++++ Input records
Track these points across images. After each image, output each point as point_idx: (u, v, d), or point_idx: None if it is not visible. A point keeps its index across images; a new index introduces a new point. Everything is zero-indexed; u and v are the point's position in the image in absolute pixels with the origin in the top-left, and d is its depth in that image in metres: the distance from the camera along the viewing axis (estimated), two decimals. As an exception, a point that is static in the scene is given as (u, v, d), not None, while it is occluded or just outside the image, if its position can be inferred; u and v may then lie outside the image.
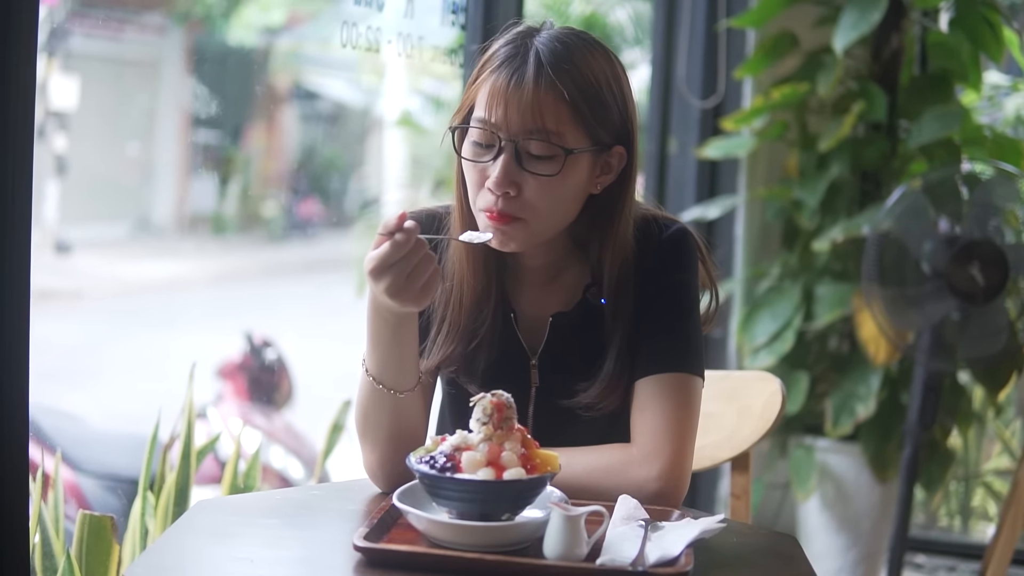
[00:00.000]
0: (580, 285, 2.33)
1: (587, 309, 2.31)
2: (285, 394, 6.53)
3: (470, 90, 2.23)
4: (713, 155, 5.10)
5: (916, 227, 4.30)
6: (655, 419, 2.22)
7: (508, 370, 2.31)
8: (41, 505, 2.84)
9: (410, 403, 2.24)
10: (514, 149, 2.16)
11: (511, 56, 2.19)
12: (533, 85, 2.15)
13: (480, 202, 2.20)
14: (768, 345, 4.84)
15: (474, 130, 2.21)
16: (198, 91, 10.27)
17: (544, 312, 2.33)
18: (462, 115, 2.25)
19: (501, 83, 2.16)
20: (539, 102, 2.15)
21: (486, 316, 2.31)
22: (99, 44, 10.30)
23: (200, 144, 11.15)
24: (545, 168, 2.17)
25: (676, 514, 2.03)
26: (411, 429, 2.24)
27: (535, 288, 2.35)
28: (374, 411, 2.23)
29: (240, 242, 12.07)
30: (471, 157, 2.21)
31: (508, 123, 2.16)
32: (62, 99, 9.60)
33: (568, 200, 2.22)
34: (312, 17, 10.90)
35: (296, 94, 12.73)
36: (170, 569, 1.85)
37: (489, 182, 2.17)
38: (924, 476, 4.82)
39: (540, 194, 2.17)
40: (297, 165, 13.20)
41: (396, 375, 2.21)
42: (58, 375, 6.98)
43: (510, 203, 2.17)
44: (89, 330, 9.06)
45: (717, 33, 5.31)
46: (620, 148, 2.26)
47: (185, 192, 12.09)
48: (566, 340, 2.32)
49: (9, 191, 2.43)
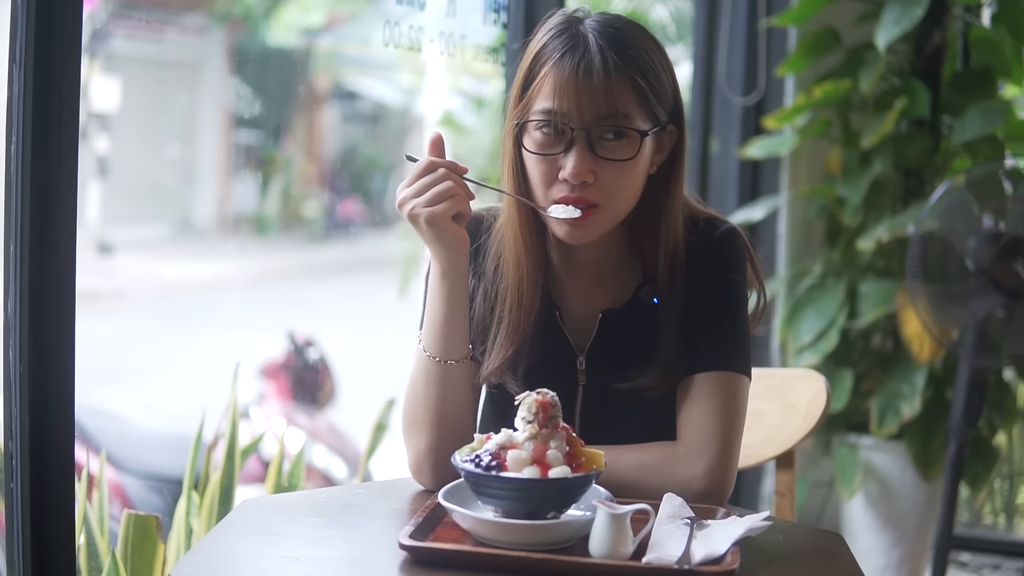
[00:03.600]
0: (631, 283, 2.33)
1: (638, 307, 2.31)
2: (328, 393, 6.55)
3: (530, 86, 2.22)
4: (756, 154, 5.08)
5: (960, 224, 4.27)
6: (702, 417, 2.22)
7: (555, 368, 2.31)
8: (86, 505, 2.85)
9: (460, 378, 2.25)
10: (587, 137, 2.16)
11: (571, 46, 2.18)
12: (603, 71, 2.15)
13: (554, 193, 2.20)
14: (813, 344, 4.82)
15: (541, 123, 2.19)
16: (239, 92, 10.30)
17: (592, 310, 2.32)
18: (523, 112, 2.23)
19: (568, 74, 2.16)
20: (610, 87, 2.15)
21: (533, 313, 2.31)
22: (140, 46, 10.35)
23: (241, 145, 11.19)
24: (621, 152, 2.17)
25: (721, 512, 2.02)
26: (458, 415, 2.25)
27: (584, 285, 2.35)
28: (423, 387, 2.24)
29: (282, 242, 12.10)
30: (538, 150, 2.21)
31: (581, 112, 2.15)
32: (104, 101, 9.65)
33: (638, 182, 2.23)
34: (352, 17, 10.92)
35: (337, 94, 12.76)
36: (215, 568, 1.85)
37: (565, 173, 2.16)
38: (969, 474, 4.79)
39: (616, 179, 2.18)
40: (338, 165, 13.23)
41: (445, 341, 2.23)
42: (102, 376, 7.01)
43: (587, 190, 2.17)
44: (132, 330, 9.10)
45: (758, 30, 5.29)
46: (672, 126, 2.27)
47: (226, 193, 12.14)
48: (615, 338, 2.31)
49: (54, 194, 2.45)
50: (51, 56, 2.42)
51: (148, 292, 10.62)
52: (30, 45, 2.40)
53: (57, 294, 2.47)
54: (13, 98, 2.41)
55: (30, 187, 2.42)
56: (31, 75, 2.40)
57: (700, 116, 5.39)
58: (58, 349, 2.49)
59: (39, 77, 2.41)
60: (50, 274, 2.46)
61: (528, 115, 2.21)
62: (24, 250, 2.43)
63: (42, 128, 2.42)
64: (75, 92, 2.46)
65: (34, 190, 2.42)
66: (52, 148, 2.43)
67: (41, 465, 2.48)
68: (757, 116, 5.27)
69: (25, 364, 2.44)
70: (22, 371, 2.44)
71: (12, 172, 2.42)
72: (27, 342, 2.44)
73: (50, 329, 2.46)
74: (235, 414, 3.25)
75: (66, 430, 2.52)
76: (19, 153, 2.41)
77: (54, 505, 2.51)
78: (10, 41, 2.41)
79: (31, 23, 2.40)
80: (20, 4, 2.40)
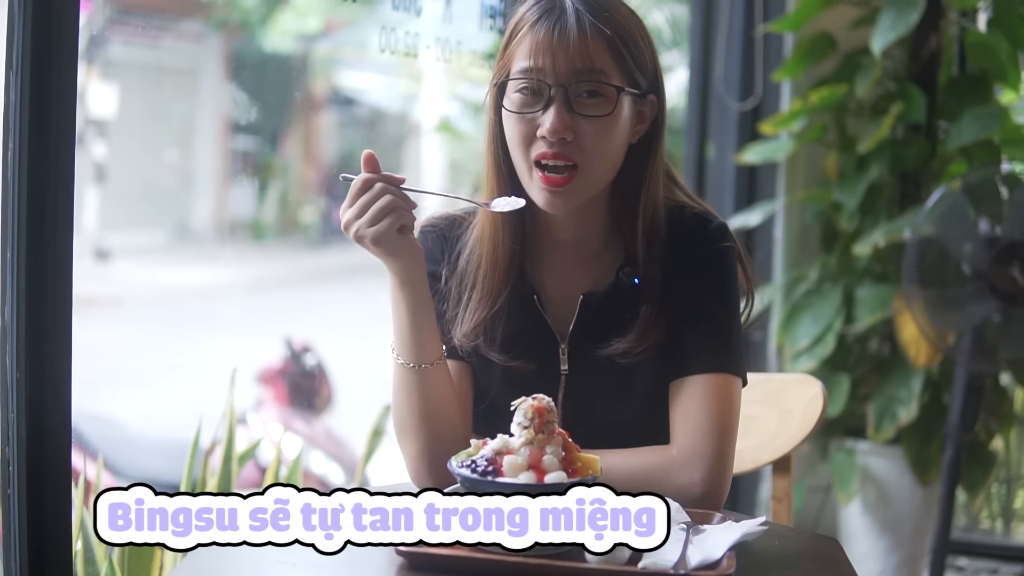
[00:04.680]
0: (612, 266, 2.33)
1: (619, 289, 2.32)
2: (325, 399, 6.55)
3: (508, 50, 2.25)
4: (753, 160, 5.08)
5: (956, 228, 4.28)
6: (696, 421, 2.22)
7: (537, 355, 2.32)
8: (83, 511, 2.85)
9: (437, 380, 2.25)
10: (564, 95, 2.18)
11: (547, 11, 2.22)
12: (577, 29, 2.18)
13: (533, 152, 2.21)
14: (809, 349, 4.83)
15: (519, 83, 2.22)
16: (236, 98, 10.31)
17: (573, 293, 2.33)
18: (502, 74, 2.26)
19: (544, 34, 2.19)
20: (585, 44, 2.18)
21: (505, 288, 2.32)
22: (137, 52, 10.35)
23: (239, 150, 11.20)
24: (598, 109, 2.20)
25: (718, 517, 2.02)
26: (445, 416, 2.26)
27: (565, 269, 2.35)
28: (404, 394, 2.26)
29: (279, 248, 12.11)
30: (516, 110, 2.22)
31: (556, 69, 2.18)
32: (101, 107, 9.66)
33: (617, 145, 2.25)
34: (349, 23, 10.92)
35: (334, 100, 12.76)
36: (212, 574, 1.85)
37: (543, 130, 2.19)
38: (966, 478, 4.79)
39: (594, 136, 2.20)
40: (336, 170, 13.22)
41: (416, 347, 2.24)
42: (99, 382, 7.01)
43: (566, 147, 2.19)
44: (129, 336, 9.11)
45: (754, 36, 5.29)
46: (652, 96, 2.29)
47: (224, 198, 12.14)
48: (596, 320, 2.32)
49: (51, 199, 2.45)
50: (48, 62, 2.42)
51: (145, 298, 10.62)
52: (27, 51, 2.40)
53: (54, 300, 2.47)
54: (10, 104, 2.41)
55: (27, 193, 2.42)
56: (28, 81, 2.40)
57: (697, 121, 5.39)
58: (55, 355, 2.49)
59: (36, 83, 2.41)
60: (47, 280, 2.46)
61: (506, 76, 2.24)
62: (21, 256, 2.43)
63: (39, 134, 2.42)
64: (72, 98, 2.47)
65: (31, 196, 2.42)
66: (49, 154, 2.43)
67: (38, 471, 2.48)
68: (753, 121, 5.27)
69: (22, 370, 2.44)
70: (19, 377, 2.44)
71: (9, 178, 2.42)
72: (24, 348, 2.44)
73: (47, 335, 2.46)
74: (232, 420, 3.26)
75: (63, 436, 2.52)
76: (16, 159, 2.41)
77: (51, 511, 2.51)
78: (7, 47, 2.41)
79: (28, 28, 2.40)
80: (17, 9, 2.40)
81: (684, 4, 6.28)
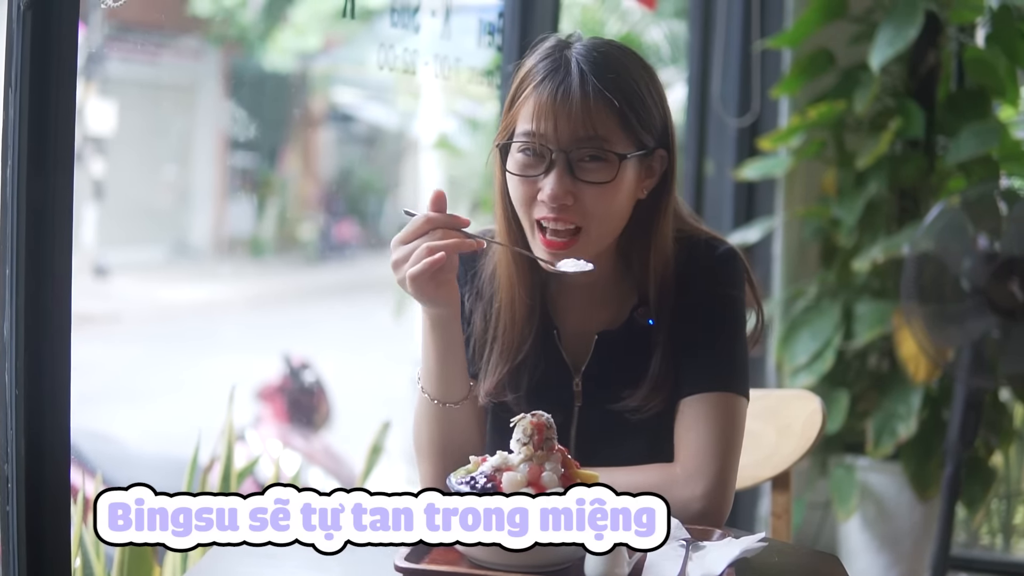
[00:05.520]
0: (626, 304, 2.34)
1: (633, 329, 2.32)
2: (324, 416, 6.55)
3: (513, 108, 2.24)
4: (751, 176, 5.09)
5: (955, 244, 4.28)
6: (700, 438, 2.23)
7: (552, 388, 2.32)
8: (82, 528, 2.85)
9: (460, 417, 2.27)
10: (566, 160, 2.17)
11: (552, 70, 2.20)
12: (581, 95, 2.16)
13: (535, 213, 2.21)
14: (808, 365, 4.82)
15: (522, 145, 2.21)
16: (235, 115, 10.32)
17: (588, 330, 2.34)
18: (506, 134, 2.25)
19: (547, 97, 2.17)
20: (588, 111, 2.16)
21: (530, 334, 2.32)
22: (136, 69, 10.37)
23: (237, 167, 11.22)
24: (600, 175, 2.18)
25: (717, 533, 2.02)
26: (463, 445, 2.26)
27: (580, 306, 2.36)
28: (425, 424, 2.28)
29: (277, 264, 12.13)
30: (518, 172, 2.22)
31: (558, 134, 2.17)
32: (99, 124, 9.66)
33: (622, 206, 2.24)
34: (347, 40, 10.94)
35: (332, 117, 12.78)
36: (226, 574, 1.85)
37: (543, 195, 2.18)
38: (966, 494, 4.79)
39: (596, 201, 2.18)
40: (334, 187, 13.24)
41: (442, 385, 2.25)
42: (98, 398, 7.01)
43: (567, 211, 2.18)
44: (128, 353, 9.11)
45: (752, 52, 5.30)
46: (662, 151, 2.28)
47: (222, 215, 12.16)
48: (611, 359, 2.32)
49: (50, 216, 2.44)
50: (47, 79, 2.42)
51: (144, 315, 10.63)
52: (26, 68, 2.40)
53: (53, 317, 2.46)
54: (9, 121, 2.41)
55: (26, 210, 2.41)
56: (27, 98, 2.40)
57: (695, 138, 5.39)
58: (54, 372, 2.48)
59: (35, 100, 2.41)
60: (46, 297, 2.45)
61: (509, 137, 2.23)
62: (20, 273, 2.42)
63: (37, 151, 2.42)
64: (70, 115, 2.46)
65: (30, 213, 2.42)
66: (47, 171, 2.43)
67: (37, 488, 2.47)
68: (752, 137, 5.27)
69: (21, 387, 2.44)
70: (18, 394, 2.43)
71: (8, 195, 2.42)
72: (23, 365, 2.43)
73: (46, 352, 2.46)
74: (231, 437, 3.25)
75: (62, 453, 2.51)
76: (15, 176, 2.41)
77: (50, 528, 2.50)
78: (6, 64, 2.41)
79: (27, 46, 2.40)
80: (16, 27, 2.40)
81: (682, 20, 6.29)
++++++++
Your objective:
Your reply should be the lines of the records from the start through the line with "49: (9, 191, 2.43)", copied word for word, pictures omitted.

Exercise answer:
Track these points across images. After each image, output each point as point_idx: (u, v, d), or point_idx: None if it is not visible. A point keeps its index across images; a new index introduces a new point. Everything is zero-indexed; u and v are the point's position in the image in absolute pixels with the origin in the top-left, and d is its depth in that image in metres: the distance from the camera along the viewing axis (estimated), two decimals. As an exception, a point that is static in the scene is given as (u, v, d), not None, while it is occluded or just outside the image, if its position can be inferred; u and v may then lie outside the image.
[00:00.000]
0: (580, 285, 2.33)
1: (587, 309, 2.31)
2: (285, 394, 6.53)
3: (470, 90, 2.23)
4: (713, 155, 5.10)
5: (916, 227, 4.30)
6: (655, 419, 2.22)
7: (508, 370, 2.31)
8: (41, 505, 2.84)
9: (410, 403, 2.24)
10: (514, 149, 2.16)
11: (511, 56, 2.19)
12: (533, 85, 2.15)
13: (480, 202, 2.20)
14: (768, 345, 4.84)
15: (474, 130, 2.21)
16: (198, 91, 10.27)
17: (544, 312, 2.33)
18: (462, 115, 2.25)
19: (501, 83, 2.16)
20: (539, 102, 2.15)
21: (486, 316, 2.31)
22: (99, 44, 10.30)
23: (200, 144, 11.15)
24: (545, 168, 2.17)
25: (676, 514, 2.03)
26: (411, 429, 2.24)
27: (535, 288, 2.35)
28: (374, 411, 2.23)
29: (240, 242, 12.07)
30: (471, 157, 2.21)
31: (508, 123, 2.16)
32: (62, 99, 9.60)
33: (568, 200, 2.22)
34: (312, 17, 10.90)
35: (296, 94, 12.73)
36: (170, 569, 1.85)
37: (489, 182, 2.17)
38: (924, 476, 4.82)
39: (540, 194, 2.17)
40: (297, 165, 13.20)
41: (396, 375, 2.21)
42: (58, 375, 6.98)
43: (510, 203, 2.17)
44: (89, 330, 9.06)
45: (717, 33, 5.31)
46: (620, 148, 2.26)
47: (185, 192, 12.09)
48: (566, 340, 2.32)
49: (9, 191, 2.43)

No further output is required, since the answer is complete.